In particular, the following are possible:
- limits for individual users,
- limits for groups,
- daily limits,
- weekly limits,
- monthly limits,
- organization-wide credit quotas,
- restrictions for workflows and processes.
If no individual limit is set, AI usage may charge the organization’s general credit balance.
Automated workflows can repeatedly consume credits. We therefore recommend setting appropriate limits, especially for AI features in workflows.
18. Purchasing and Managing Credits
Organizations can purchase, top up, or receive AI credits as part of a plan.
When purchasing AI credits, the selected credit package, price, currency, applicable taxes, and payment terms are displayed in the order process.
Credits are assigned to the respective organization account.
AI credits are exclusively for the use of AI features within Zenkit. They do not constitute a means of payment and cannot be paid out or transferred, unless expressly agreed otherwise.

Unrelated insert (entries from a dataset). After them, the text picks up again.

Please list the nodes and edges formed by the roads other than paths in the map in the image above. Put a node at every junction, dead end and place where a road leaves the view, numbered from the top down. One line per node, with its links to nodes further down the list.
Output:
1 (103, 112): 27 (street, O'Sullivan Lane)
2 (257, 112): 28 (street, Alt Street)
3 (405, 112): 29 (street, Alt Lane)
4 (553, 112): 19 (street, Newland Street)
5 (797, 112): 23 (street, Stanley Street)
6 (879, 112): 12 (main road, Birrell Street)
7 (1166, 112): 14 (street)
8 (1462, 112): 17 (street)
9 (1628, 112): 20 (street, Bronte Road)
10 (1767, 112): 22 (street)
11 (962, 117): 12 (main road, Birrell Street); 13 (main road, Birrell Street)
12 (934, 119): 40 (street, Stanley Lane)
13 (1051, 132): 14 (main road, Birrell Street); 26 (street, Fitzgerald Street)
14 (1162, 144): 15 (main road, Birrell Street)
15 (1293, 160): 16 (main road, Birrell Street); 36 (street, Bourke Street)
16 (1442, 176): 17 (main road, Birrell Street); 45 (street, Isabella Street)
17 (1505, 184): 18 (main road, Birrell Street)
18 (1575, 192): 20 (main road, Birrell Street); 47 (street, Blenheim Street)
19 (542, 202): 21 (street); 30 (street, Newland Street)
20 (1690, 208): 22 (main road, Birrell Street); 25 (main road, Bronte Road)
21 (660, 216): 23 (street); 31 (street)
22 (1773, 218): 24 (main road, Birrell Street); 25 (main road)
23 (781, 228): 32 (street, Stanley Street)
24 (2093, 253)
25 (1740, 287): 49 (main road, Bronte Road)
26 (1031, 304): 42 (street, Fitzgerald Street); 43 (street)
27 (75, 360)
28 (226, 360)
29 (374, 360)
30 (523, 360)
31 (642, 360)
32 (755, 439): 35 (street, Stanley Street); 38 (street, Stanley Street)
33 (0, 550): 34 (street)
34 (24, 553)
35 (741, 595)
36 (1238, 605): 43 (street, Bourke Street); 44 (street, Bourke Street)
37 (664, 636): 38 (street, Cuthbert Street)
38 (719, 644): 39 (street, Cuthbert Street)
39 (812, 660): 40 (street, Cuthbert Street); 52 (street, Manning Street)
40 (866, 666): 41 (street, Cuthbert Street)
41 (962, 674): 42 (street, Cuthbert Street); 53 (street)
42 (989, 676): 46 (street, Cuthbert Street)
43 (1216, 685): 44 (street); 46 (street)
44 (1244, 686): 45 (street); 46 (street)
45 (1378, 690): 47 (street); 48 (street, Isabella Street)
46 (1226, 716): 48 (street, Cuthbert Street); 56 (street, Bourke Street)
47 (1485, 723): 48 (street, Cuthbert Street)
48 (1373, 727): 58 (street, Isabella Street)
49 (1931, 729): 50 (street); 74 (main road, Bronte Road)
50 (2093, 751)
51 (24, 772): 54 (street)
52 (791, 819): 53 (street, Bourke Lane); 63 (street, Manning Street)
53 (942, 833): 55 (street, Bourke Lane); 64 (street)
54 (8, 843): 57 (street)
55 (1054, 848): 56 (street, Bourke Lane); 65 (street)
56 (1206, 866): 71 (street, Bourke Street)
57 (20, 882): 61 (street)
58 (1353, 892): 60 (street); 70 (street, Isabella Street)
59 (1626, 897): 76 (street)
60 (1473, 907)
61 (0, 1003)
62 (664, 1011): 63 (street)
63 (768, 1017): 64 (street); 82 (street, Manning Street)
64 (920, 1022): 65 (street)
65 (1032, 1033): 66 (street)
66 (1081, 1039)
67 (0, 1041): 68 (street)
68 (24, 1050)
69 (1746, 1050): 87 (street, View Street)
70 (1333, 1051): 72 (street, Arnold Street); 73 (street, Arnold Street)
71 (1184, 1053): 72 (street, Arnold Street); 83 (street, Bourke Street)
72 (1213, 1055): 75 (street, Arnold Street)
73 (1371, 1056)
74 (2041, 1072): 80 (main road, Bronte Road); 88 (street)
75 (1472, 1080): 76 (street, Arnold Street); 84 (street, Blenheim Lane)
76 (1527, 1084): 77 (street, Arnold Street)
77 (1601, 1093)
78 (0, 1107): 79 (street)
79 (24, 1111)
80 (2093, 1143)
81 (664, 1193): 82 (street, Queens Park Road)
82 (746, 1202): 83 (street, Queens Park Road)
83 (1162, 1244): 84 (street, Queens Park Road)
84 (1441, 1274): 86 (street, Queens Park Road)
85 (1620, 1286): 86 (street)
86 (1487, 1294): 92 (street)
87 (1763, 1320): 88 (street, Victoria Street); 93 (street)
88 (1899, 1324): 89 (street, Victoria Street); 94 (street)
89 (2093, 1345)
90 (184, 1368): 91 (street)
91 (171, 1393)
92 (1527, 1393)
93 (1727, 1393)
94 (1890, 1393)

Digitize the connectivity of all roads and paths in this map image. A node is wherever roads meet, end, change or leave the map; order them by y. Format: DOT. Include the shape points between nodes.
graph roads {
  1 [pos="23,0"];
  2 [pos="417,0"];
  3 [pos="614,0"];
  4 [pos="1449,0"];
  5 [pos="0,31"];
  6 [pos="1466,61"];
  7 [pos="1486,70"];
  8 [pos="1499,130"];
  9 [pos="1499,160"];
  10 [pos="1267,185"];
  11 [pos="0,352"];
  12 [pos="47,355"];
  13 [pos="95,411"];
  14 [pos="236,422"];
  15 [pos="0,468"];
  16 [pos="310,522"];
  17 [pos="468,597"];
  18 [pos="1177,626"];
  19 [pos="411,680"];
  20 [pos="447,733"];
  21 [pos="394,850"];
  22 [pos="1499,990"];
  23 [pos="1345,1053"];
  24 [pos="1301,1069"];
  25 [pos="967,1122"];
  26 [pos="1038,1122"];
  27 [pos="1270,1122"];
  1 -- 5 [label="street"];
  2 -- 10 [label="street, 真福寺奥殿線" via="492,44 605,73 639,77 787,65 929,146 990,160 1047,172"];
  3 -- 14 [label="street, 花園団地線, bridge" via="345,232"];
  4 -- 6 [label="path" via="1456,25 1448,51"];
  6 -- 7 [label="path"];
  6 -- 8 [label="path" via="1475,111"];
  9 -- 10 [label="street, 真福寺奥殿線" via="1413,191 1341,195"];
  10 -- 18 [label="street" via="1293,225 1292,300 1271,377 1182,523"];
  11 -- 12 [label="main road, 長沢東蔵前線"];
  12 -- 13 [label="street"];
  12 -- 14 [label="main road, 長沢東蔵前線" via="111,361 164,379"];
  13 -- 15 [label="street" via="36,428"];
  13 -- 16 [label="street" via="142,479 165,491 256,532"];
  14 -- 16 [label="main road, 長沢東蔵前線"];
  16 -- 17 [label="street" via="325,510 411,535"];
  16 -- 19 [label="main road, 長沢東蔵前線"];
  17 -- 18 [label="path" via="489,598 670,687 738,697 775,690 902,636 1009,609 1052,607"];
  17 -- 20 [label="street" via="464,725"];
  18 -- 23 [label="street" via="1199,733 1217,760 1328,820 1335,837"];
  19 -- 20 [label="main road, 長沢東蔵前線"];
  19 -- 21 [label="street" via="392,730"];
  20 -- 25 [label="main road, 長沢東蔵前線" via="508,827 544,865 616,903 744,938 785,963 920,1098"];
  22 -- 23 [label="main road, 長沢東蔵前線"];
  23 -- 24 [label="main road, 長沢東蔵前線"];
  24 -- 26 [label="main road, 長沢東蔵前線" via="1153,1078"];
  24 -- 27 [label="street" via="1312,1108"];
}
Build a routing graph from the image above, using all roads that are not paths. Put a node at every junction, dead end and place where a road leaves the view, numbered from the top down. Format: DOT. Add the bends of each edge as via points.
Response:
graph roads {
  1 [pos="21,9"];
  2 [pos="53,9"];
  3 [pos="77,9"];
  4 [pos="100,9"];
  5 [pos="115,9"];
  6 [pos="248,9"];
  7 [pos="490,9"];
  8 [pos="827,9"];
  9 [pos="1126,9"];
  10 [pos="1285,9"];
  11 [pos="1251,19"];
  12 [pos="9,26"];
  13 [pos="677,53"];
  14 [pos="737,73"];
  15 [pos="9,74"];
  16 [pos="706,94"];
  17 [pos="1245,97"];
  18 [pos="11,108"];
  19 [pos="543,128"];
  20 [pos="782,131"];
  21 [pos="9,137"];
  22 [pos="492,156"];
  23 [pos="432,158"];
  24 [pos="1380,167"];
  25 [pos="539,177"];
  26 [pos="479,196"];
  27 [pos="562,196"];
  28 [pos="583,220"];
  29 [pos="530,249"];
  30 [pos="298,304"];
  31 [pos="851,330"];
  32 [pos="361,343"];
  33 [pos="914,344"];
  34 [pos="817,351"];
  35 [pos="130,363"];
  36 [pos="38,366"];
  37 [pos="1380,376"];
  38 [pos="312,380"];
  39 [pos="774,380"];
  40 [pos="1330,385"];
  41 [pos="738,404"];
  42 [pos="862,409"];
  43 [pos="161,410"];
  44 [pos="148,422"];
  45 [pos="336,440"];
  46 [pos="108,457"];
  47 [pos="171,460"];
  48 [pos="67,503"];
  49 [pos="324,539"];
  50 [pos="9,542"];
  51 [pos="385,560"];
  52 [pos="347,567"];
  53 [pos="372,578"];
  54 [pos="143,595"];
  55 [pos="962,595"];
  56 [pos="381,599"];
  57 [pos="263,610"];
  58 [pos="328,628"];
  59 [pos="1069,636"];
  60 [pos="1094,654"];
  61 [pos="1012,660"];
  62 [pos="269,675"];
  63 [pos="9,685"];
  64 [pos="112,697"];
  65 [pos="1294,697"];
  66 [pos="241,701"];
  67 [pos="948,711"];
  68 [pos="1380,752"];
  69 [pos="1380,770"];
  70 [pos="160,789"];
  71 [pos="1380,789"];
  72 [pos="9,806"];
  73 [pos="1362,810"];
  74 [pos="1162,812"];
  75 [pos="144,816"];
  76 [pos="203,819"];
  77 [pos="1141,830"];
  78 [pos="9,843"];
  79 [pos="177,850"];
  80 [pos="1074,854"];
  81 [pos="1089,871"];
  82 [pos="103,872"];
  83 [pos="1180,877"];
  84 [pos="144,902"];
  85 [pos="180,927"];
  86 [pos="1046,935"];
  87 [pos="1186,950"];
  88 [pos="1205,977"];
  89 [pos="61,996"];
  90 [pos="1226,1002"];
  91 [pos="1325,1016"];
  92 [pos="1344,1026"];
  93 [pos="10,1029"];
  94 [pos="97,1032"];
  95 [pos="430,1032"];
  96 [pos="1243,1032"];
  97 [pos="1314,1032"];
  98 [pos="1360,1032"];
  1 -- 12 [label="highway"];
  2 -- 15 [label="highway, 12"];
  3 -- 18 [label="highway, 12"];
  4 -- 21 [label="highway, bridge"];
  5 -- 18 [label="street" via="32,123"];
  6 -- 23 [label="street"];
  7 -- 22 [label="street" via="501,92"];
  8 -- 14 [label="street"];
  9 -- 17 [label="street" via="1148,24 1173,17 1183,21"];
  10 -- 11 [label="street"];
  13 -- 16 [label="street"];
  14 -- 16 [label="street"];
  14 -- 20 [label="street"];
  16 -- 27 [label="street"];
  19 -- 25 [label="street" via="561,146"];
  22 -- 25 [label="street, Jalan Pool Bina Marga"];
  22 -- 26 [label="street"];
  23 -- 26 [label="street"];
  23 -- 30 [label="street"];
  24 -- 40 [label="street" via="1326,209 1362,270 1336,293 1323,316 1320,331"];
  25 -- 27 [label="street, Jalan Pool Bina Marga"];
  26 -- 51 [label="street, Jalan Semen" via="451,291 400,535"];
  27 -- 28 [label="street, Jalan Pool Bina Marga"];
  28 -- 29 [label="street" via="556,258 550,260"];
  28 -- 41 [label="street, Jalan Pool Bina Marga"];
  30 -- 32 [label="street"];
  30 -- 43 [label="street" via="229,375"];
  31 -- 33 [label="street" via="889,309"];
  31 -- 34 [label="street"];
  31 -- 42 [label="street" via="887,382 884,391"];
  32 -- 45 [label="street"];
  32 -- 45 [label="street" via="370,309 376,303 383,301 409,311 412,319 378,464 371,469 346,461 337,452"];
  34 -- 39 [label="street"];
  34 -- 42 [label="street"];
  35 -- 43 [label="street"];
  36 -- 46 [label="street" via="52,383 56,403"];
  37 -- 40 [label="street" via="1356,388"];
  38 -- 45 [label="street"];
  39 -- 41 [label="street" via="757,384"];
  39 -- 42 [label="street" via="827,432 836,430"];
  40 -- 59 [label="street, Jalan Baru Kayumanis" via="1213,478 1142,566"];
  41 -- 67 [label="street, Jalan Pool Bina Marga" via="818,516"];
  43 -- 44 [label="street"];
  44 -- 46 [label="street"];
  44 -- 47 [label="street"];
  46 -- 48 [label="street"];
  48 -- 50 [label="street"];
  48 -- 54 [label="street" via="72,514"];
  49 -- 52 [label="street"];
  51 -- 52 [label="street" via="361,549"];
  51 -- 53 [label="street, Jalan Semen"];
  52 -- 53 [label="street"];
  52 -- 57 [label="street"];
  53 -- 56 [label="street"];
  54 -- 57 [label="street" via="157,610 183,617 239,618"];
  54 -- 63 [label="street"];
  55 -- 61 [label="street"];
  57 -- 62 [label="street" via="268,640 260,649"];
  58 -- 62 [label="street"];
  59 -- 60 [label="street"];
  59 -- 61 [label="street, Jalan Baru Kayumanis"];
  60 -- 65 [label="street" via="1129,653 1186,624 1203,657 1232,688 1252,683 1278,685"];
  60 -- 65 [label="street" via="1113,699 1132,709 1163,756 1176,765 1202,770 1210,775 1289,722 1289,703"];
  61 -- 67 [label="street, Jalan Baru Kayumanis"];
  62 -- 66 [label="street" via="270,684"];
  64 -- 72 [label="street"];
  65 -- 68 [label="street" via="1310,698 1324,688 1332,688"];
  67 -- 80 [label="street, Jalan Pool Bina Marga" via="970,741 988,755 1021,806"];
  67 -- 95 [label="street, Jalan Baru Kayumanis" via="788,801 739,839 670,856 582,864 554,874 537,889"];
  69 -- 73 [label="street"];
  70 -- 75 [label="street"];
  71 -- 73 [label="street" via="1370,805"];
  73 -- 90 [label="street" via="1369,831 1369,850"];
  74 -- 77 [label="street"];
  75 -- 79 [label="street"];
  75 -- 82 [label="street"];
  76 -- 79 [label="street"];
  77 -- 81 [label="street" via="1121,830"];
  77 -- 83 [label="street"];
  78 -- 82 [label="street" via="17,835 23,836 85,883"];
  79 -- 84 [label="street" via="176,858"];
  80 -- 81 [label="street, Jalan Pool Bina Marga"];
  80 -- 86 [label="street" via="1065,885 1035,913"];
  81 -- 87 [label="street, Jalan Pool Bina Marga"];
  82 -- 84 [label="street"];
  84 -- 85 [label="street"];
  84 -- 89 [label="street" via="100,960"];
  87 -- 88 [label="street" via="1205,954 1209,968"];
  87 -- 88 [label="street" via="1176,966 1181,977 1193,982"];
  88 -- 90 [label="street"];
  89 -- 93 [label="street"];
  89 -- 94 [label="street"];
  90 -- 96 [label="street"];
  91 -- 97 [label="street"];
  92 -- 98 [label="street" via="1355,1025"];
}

19. Recommended Best Practices
We recommend in particular:
- testing AI features initially with clear test cases,
- using human review and approval steps for sensitive processes,
- granting permissions restrictively,
- processing confidential or particularly sensitive information only with appropriate caution,
- reviewing AI-generated results before execution or publication,
- regularly monitoring automated processes,
- not processing external content automatically without security and approval mechanisms,
- carefully reviewing external AI models for data protection, security, costs, and compliance,
- setting daily, weekly, or monthly limits for users, groups, and automated workflows.
20. Legally Binding Documents
This page is for informational purposes and is intended to explain the use of Zenkit AI in an understandable way.
The following are legally binding in particular:
- the AI terms of use,
- the general terms of use or EULA,
- the data processing agreement, where applicable,
- individual contracts or agreements,
- the prices and conditions displayed in the order process, administration area, or contract.